Sunday 21 October 2012

It Is Only I - A New Estuary Dialogue film from Rick

My new video: https://vimeo.com/51858106


While making this piece thought about many things. Is there a point to making a cinematic poem? How do people engage with this form? The accidental. Finding the landscape through video-making. The electronic huddle of pixels shaped by light through bulbous eye-like, hill-like lenses making shapes from your own sense making.

Masculine and feminine elements in art emerging subconsciously - the feminine pushing forward into an abstract masculine. Walking as a metaphor a la Richard Long and Gary Snyder. The joining of disparate moments that is editing.

Thought too about Hitchcock's 'Vertigo' with it's dizzying looping movements around a fixed space telling of (male) nostalgia and desire. How this is echoed in the film with Anna walking around that fixed space - somehow a hint that we can stay fixed in space like that without a way out, unless, unless.

And of course Tarkovsky ( damn still haven't read the Geoff Dyer book) with reference to 'Stalker' (with my favourite scene from his films, or rather the one that has haunted me more than any other and fed me through the years) and 'Mirror' ( my personal favourite of his films).

Enjoyed too the subtle energies of the continuous shot (which is edited in the film) where Anna's face and hair and fingers visually touch the water and how this came about in calm and spontaneous ways using focus and exposure and coming close with the camera to give on reflection a sense of immersion - again a statement about art itself to my mind. And the last shot deliberately echoing Caspar David Friedrich, although on a less monumental scale.

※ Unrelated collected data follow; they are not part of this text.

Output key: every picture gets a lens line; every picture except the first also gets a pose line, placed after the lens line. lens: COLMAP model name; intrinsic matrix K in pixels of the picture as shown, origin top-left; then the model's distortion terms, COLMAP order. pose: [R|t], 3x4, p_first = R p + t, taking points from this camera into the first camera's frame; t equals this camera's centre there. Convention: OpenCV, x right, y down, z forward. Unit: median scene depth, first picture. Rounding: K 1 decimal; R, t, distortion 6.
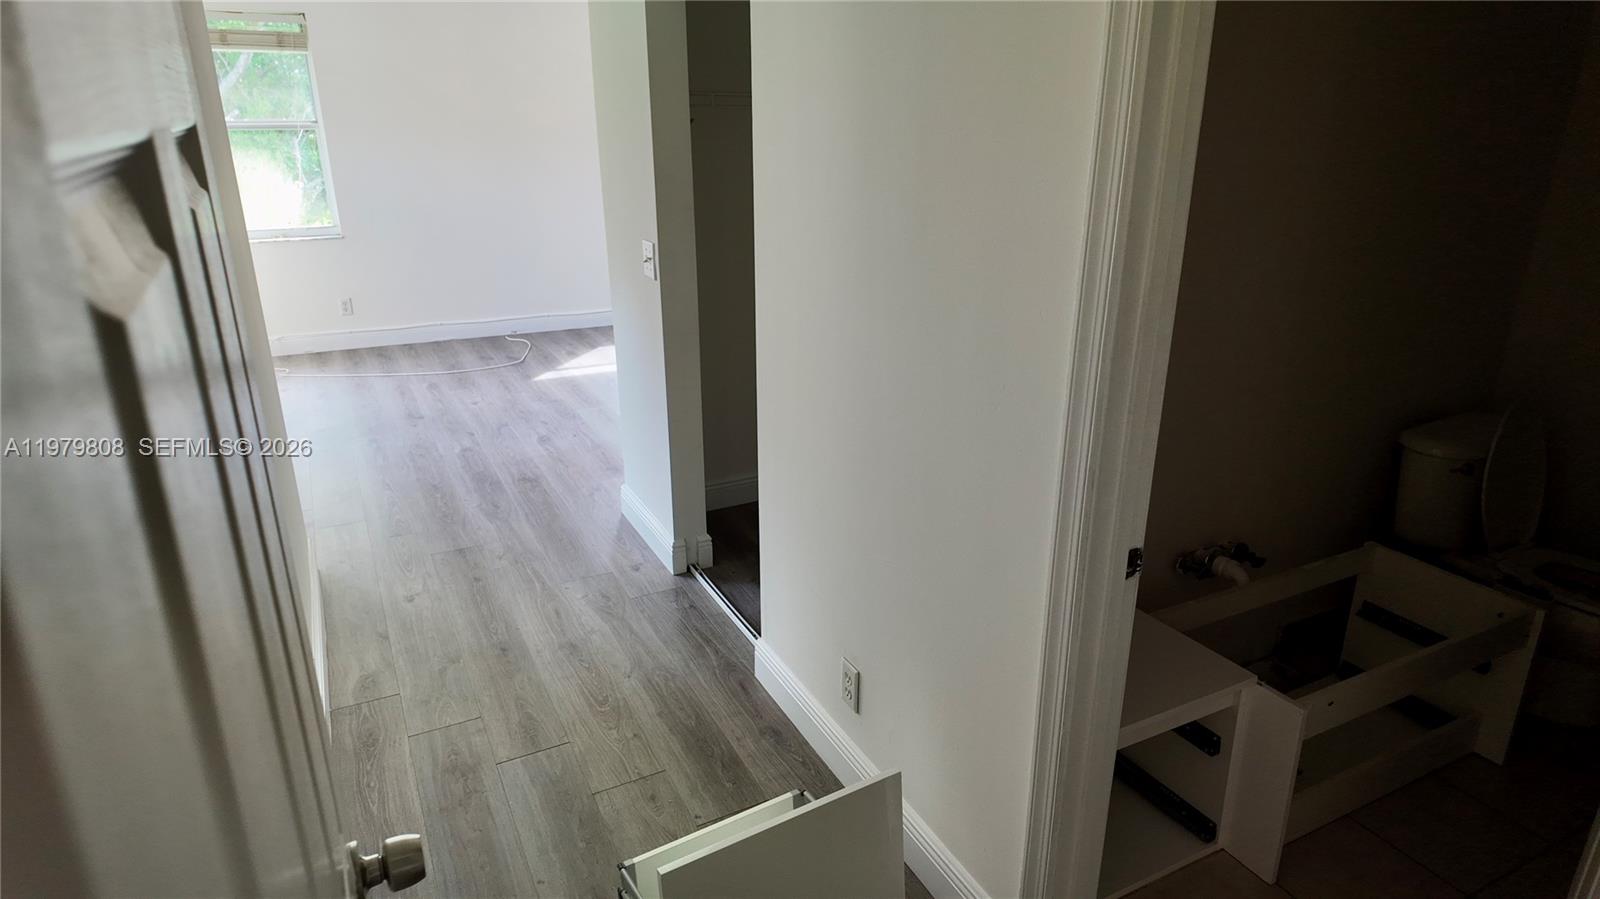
lens RADIAL K [[938.3, 0, 802.8], [0, 938.3, 438.3], [0, 0, 1]] dist [0.032741, -0.027021]
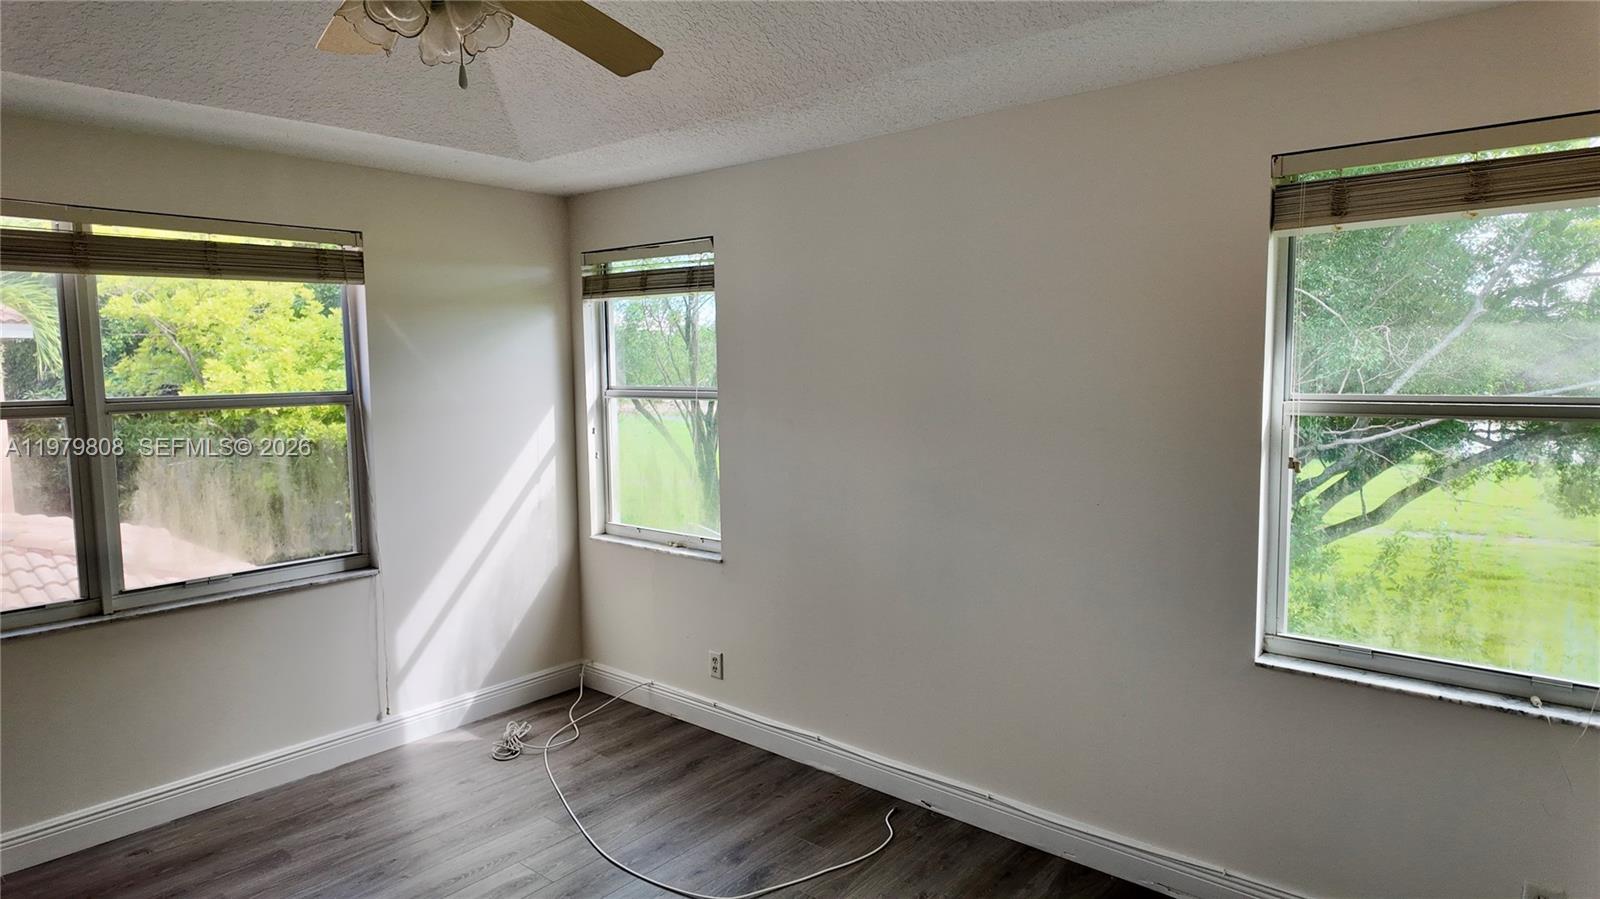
lens RADIAL K [[927.1, 0, 795.5], [0, 927.1, 446.5], [0, 0, 1]] dist [0.070111, -0.049159]
pose [[0.377061, 0.079423, -0.922777, 0.109209], [-0.296848, 0.954121, -0.039176, -0.284164], [0.877329, 0.288696, 0.383338, 0.799886]]
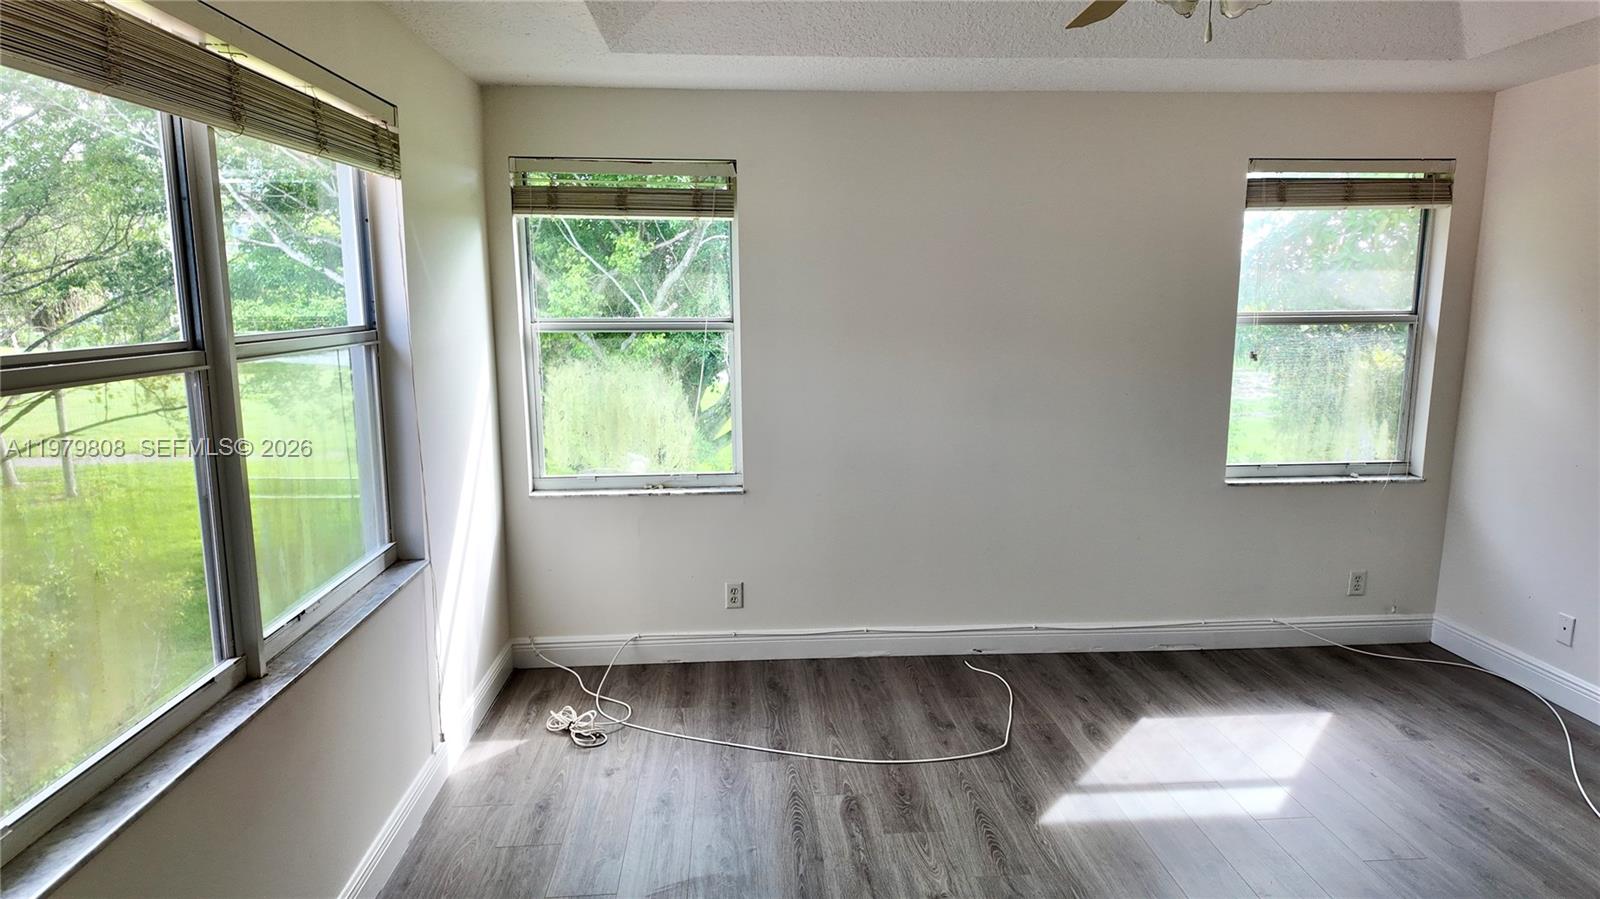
lens RADIAL K [[927.1, 0, 795.5], [0, 927.1, 446.5], [0, 0, 1]] dist [0.070111, -0.049159]
pose [[0.915362, 0.058364, -0.398379, -0.209986], [-0.128021, 0.980280, -0.150541, -0.155962], [0.381737, 0.188801, 0.904783, 0.446426]]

Here is the poem too that happens in the middle of the film - spoken with a male voice ( my own) but overlaid with the images of a woman's hands - it is a text about forgetting and the burying deep essential parts of ourselves and how this leads to a kind of warfare. It's central metaphor began as a small wood, a forest so this is why  I thought I would try juxtaposing it with the rest of the film:

It is only I

Restless leaves stroke away all clues,
They too it seems
Have something to hide.

I wonder if it is only I
Who perceives a single crime and
Only I who cannot see those who turn away.

Fearing my task is good impossible,
I take notes all of the time, but
These are removed at twilight - when the forest is noisier than any city.

Less & less:
The fallen white berries like full-stops, the tall building
In front of the old school-house,
yesterday's dream of immediate water.

My mind shrugs
And moves to a different bough, scored
With dark rain and heiroglyphs.

There are numerous crimes,
Fragments of bones and weapons
Half-buried.

I wait, and barely note I have stopped wanting not to,
This barbaric radiance
Is a mother to me now.

Instead, I ponder if their investigations led them
Elsewhere, or if they got scared
Of what I can only guess.

by Rick Goldsmith

1 comment:

  1. Beautiful and charged, both visually and through words/audio.

    I like the small details where you link images and the way the audio softens and then comes back in parts. It is interesting moving the camera away from the landscape and into a neutral space with the hands. I feel like that gives a sense of space in the film, internal to external reflecting how we might navigate the landscape both physically and in imagination. It creates a dialogue with the self. Almost a range of dialogues so when you are out in the space it is reactive to the visual qualities before your eyes and scents of the earth, sounds that surround you and then when you are in a more neutral space there is a reflection about the stories that unfold, there are more internal dialogues emerging.